(Stored data entries)
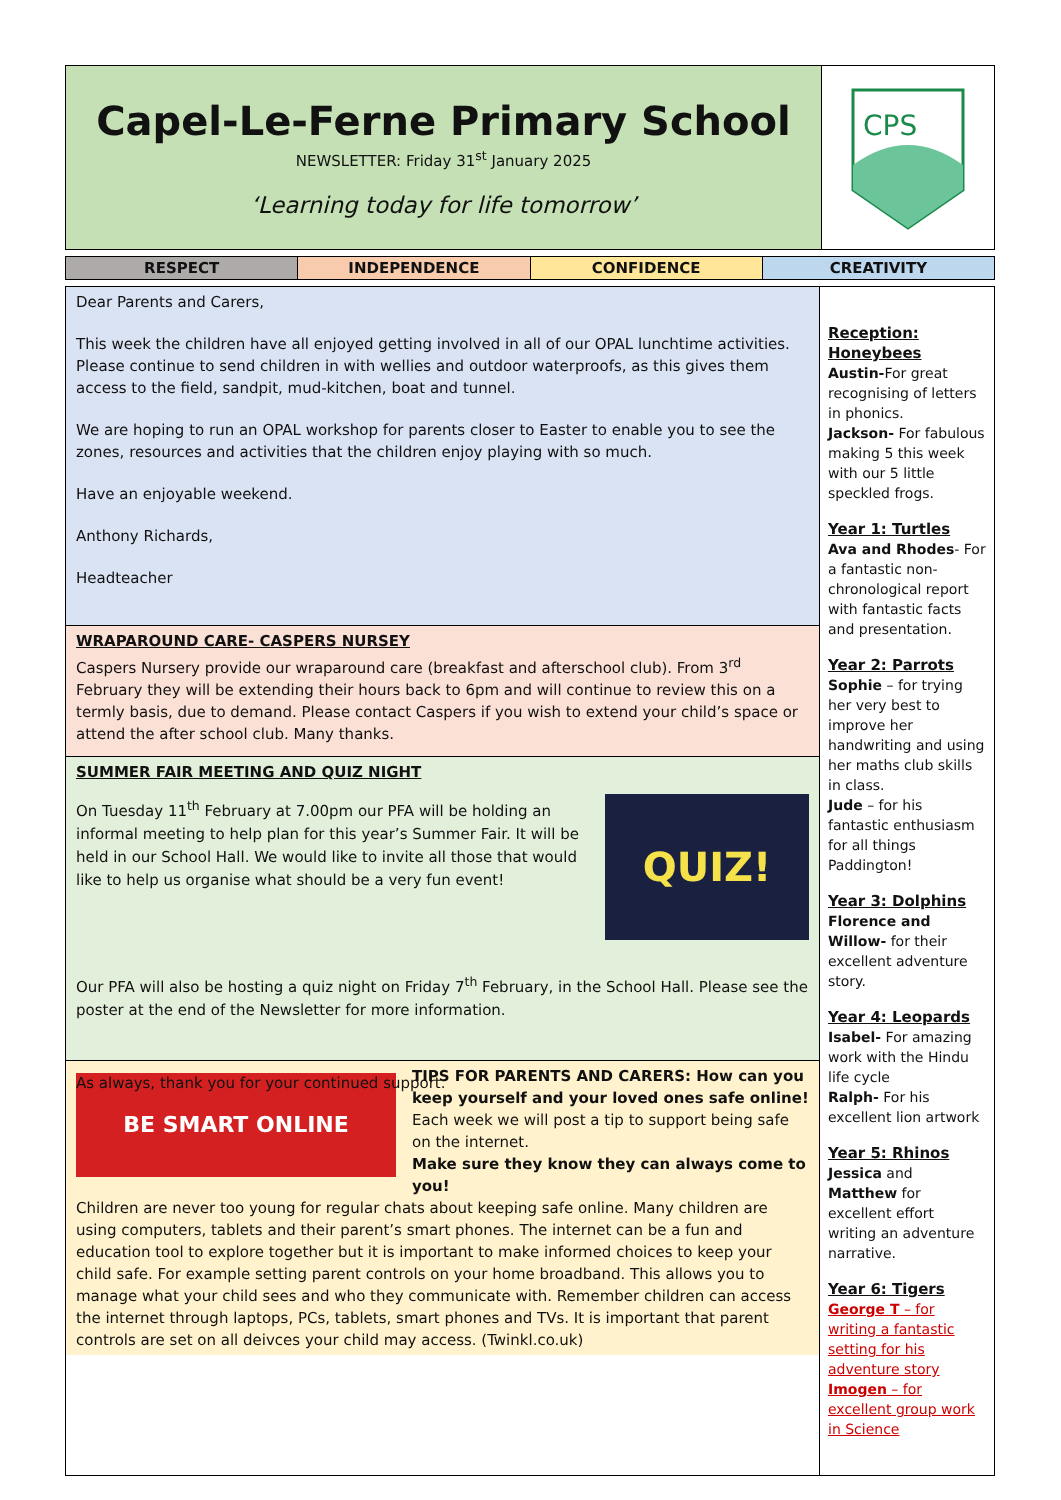Capel-Le-Ferne Primary School
NEWSLETTER: Friday 31<sup>st</sup> January 2025
‘Learning today for life tomorrow’
CPS
RESPECT INDEPENDENCE CONFIDENCE CREATIVITY
Dear Parents and Carers,
This week the children have all enjoyed getting involved in all of our OPAL lunchtime activities. Please continue to send children in with wellies and outdoor waterproofs, as this gives them access to the field, sandpit, mud-kitchen, boat and tunnel.
We are hoping to run an OPAL workshop for parents closer to Easter to enable you to see the zones, resources and activities that the children enjoy playing with so much.
Have an enjoyable weekend.
Anthony Richards,
Headteacher
WRAPAROUND CARE- CASPERS NURSEY
Caspers Nursery provide our wraparound care (breakfast and afterschool club). From 3<sup>rd</sup> February they will be extending their hours back to 6pm and will continue to review this on a termly basis, due to demand. Please contact Caspers if you wish to extend your child’s space or attend the after school club. Many thanks.
SUMMER FAIR MEETING AND QUIZ NIGHT
On Tuesday 11<sup>th</sup> February at 7.00pm our PFA will be holding an informal meeting to help plan for this year’s Summer Fair. It will be held in our School Hall. We would like to invite all those that would like to help us organise what should be a very fun event!
QUIZ!
Our PFA will also be hosting a quiz night on Friday 7<sup>th</sup> February, in the School Hall. Please see the poster at the end of the Newsletter for more information.
As always, thank you for your continued support.
BE SMART ONLINE
TIPS FOR PARENTS AND CARERS: How can you keep yourself and your loved ones safe online!
Each week we will post a tip to support being safe on the internet.
Make sure they know they can always come to you!
Children are never too young for regular chats about keeping safe online. Many children are using computers, tablets and their parent’s smart phones. The internet can be a fun and education tool to explore together but it is important to make informed choices to keep your child safe. For example setting parent controls on your home broadband. This allows you to manage what your child sees and who they communicate with. Remember children can access the internet through laptops, PCs, tablets, smart phones and TVs. It is important that parent controls are set on all deivces your child may access. (Twinkl.co.uk)
Reception: Honeybees
Austin-For great recognising of letters in phonics.
Jackson- For fabulous making 5 this week with our 5 little speckled frogs.
Year 1: Turtles
Ava and Rhodes- For a fantastic non-chronological report with fantastic facts and presentation.
Year 2: Parrots
Sophie – for trying her very best to improve her handwriting and using her maths club skills in class.
Jude – for his fantastic enthusiasm for all things Paddington!
Year 3: Dolphins
Florence and Willow- for their excellent adventure story.
Year 4: Leopards
Isabel- For amazing work with the Hindu life cycle
Ralph- For his excellent lion artwork
Year 5: Rhinos
Jessica and Matthew for excellent effort writing an adventure narrative.
Year 6: Tigers
George T – for writing a fantastic setting for his adventure story
Imogen – for excellent group work in Science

▶ **What you need to do**: Leave out the pictures, and give all the records again exactly.

▶ **Worked solution**:
Capel-Le-Ferne Primary School
NEWSLETTER: Friday 31<sup>st</sup> January 2025
‘Learning today for life tomorrow’
CPS
RESPECT INDEPENDENCE CONFIDENCE CREATIVITY
Dear Parents and Carers,
This week the children have all enjoyed getting involved in all of our OPAL lunchtime activities. Please continue to send children in with wellies and outdoor waterproofs, as this gives them access to the field, sandpit, mud-kitchen, boat and tunnel.
We are hoping to run an OPAL workshop for parents closer to Easter to enable you to see the zones, resources and activities that the children enjoy playing with so much.
Have an enjoyable weekend.
Anthony Richards,
Headteacher
WRAPAROUND CARE- CASPERS NURSEY
Caspers Nursery provide our wraparound care (breakfast and afterschool club). From 3<sup>rd</sup> February they will be extending their hours back to 6pm and will continue to review this on a termly basis, due to demand. Please contact Caspers if you wish to extend your child’s space or attend the after school club. Many thanks.
SUMMER FAIR MEETING AND QUIZ NIGHT
On Tuesday 11<sup>th</sup> February at 7.00pm our PFA will be holding an informal meeting to help plan for this year’s Summer Fair. It will be held in our School Hall. We would like to invite all those that would like to help us organise what should be a very fun event!
QUIZ!
Our PFA will also be hosting a quiz night on Friday 7<sup>th</sup> February, in the School Hall. Please see the poster at the end of the Newsletter for more information.
As always, thank you for your continued support.
BE SMART ONLINE
TIPS FOR PARENTS AND CARERS: How can you keep yourself and your loved ones safe online!
Each week we will post a tip to support being safe on the internet.
Make sure they know they can always come to you!
Children are never too young for regular chats about keeping safe online. Many children are using computers, tablets and their parent’s smart phones. The internet can be a fun and education tool to explore together but it is important to make informed choices to keep your child safe. For example setting parent controls on your home broadband. This allows you to manage what your child sees and who they communicate with. Remember children can access the internet through laptops, PCs, tablets, smart phones and TVs. It is important that parent controls are set on all deivces your child may access. (Twinkl.co.uk)
Reception: Honeybees
Austin-For great recognising of letters in phonics.
Jackson- For fabulous making 5 this week with our 5 little speckled frogs.
Year 1: Turtles
Ava and Rhodes- For a fantastic non-chronological report with fantastic facts and presentation.
Year 2: Parrots
Sophie – for trying her very best to improve her handwriting and using her maths club skills in class.
Jude – for his fantastic enthusiasm for all things Paddington!
Year 3: Dolphins
Florence and Willow- for their excellent adventure story.
Year 4: Leopards
Isabel- For amazing work with the Hindu life cycle
Ralph- For his excellent lion artwork
Year 5: Rhinos
Jessica and Matthew for excellent effort writing an adventure narrative.
Year 6: Tigers
George T – for writing a fantastic setting for his adventure story
Imogen – for excellent group work in Science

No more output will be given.